**Exercise objective**
Reproduce every line of the following records verbatim, leaving the pictures out of your answer.

**Source material**
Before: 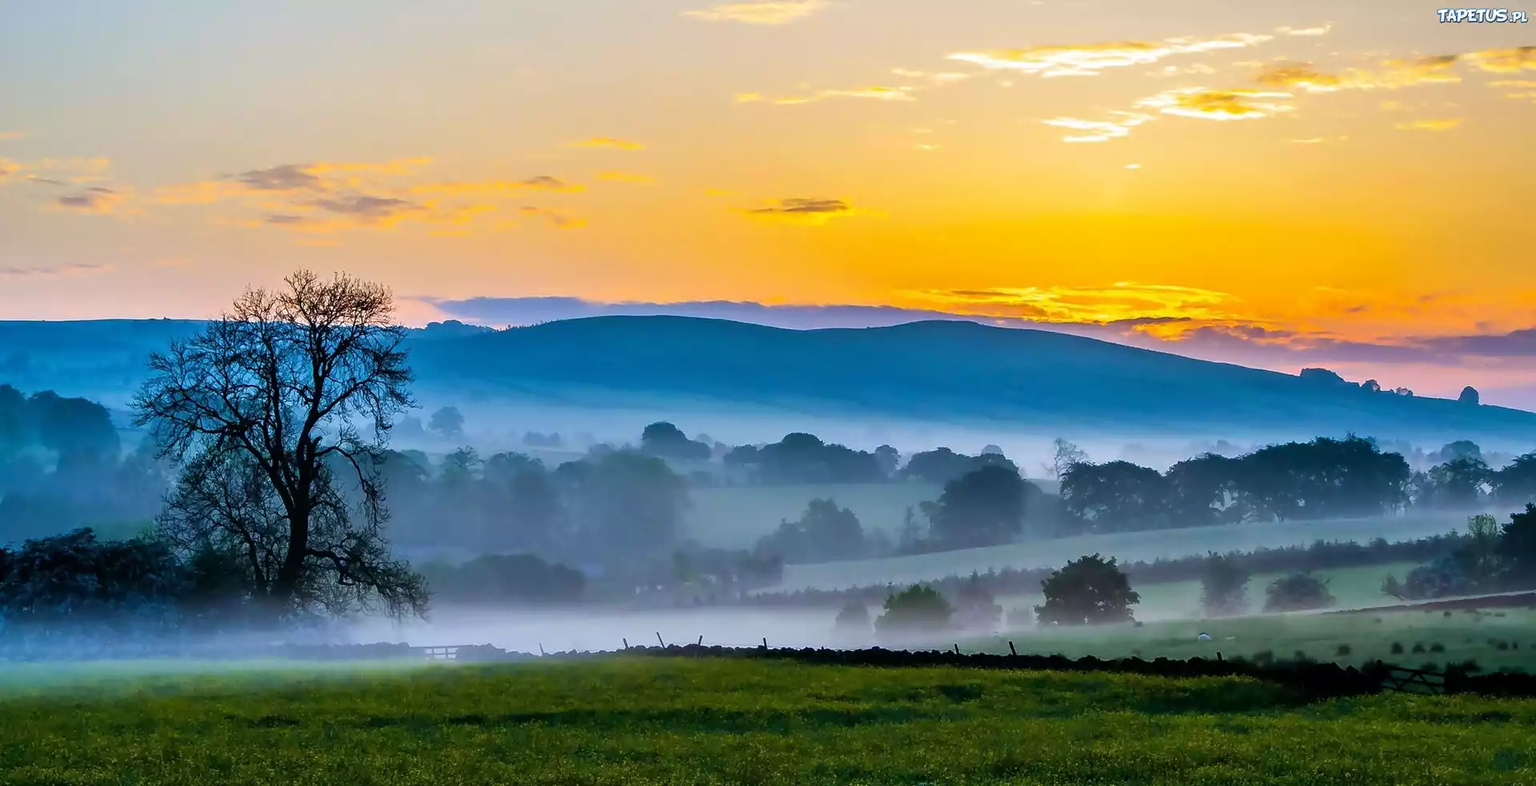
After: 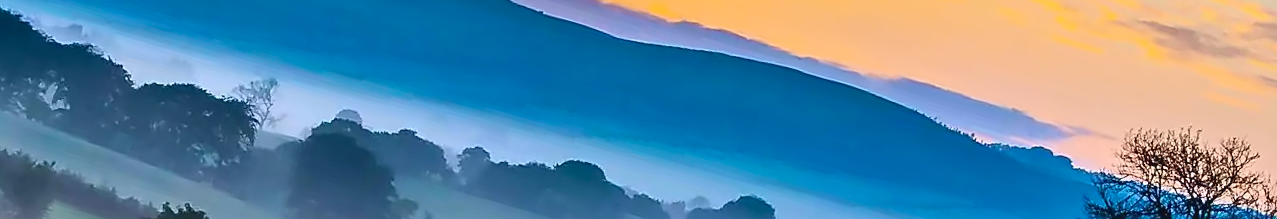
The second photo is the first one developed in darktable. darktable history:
crop and rotate: angle 16.12°, top 30.835%, bottom 35.653%
sharpen: on, module defaults
tone curve: curves: ch0 [(0, 0.045) (0.155, 0.169) (0.46, 0.466) (0.751, 0.788) (1, 0.961)]; ch1 [(0, 0) (0.43, 0.408) (0.472, 0.469) (0.505, 0.503) (0.553, 0.563) (0.592, 0.581) (0.631, 0.625) (1, 1)]; ch2 [(0, 0) (0.505, 0.495) (0.55, 0.557) (0.583, 0.573) (1, 1)], color space Lab, independent channels, preserve colors none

**Solution to this task**
Before: 
After: 
The second photo is the first one developed in darktable. darktable history:
crop and rotate: angle 16.12°, top 30.835%, bottom 35.653%
sharpen: on, module defaults
tone curve: curves: ch0 [(0, 0.045) (0.155, 0.169) (0.46, 0.466) (0.751, 0.788) (1, 0.961)]; ch1 [(0, 0) (0.43, 0.408) (0.472, 0.469) (0.505, 0.503) (0.553, 0.563) (0.592, 0.581) (0.631, 0.625) (1, 1)]; ch2 [(0, 0) (0.505, 0.495) (0.55, 0.557) (0.583, 0.573) (1, 1)], color space Lab, independent channels, preserve colors none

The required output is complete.